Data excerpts
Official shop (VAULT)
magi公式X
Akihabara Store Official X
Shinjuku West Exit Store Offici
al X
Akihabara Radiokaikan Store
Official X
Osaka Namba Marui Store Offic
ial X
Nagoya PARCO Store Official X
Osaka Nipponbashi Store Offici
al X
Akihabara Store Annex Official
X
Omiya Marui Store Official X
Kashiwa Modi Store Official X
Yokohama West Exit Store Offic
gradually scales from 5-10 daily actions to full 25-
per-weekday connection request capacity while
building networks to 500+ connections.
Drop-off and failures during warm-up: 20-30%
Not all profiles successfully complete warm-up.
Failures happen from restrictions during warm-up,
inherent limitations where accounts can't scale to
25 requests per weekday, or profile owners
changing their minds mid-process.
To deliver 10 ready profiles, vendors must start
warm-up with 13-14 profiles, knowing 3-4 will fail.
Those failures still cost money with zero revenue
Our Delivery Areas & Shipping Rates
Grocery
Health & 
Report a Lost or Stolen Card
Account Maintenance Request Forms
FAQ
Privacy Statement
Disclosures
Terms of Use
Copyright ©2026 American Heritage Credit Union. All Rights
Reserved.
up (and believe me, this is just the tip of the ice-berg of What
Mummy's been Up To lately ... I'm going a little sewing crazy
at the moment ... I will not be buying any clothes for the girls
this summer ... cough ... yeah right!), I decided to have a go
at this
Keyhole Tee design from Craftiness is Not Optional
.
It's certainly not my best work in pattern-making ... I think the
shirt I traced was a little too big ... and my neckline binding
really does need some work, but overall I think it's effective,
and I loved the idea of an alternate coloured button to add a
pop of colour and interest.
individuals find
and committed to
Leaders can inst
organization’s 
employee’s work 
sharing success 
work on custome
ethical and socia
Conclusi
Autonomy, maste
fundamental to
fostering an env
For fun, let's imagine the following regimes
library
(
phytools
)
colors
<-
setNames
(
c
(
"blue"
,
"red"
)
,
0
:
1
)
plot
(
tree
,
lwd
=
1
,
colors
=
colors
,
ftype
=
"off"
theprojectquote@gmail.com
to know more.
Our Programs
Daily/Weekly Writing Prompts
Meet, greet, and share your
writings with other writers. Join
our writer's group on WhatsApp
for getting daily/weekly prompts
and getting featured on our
...
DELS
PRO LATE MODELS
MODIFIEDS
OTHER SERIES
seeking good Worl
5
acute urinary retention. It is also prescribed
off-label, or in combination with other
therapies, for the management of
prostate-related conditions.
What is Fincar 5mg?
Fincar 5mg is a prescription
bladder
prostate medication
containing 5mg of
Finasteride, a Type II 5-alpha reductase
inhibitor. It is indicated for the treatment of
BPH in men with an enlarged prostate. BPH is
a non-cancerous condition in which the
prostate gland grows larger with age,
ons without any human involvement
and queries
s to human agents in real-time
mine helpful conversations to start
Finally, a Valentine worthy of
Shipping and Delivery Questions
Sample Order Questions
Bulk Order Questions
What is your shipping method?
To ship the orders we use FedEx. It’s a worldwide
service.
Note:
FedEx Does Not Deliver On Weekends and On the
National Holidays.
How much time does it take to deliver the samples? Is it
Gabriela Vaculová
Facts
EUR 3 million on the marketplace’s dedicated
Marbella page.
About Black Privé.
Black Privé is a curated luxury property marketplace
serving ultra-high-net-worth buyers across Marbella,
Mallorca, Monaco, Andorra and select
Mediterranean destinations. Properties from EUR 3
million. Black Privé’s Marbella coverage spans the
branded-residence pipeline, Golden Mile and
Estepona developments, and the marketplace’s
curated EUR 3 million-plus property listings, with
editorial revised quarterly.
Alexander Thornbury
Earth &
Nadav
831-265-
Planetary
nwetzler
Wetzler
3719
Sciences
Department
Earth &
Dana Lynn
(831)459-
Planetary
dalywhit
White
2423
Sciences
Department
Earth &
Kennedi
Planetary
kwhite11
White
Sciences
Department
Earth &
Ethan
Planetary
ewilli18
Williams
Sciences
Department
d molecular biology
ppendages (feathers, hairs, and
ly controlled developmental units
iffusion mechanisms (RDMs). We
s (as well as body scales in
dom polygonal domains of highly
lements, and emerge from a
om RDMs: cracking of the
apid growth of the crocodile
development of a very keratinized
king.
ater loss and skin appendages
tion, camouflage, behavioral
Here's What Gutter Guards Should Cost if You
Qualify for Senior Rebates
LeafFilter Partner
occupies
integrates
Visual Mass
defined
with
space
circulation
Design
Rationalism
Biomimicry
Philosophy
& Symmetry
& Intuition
* * *
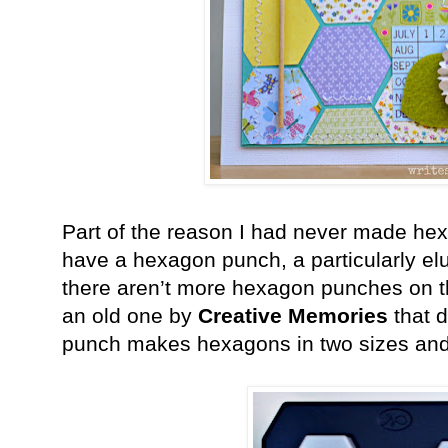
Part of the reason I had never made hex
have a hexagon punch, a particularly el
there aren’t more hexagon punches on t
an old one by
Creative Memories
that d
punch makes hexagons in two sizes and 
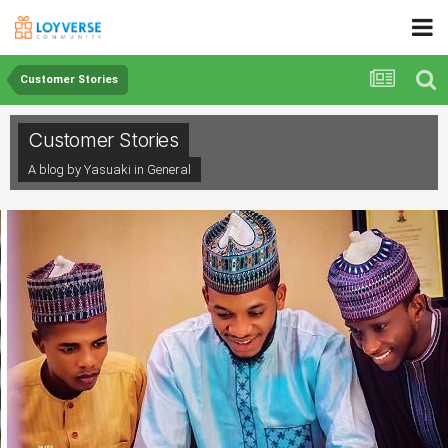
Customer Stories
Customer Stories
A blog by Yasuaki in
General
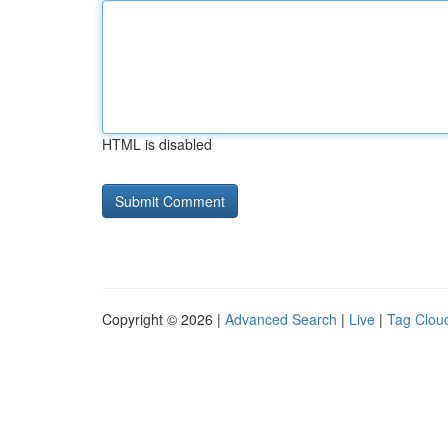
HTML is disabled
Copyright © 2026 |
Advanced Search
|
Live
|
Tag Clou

**Written task**
Format the lines from the one containing "Official shop (VAULT)" through the one containing "Terms of Use", inclusive, as a Markdown table with the columns Row and Line, numbering each row and omitting blank lines.

**Answer section**
| Row | Line |
|---|---|
| 1 | Official shop (VAULT) |
| 2 | magi公式X |
| 3 | Akihabara Store Official X |
| 4 | Shinjuku West Exit Store Offici |
| 5 | al X |
| 6 | Akihabara Radiokaikan Store |
| 7 | Official X |
| 8 | Osaka Namba Marui Store Offic |
| 9 | ial X |
| 10 | Nagoya PARCO Store Official X |
| 11 | Osaka Nipponbashi Store Offici |
| 12 | al X |
| 13 | Akihabara Store Annex Official |
| 14 | X |
| 15 | Omiya Marui Store Official X |
| 16 | Kashiwa Modi Store Official X |
| 17 | Yokohama West Exit Store Offic |
| 18 | gradually scales from 5-10 daily actions to full 25- |
| 19 | per-weekday connection request capacity while |
| 20 | building networks to 500+ connections. |
| 21 | Drop-off and failures during warm-up: 20-30% |
| 22 | Not all profiles successfully complete warm-up. |
| 23 | Failures happen from restrictions during warm-up, |
| 24 | inherent limitations where accounts can't scale to |
| 25 | 25 requests per weekday, or profile owners |
| 26 | changing their minds mid-process. |
| 27 | To deliver 10 ready profiles, vendors must start |
| 28 | warm-up with 13-14 profiles, knowing 3-4 will fail. |
| 29 | Those failures still cost money with zero revenue |
| 30 | Our Delivery Areas & Shipping Rates |
| 31 | Grocery |
| 32 | Health &  |
| 33 | Report a Lost or Stolen Card |
| 34 | Account Maintenance Request Forms |
| 35 | FAQ |
| 36 | Privacy Statement |
| 37 | Disclosures |
| 38 | Terms of Use |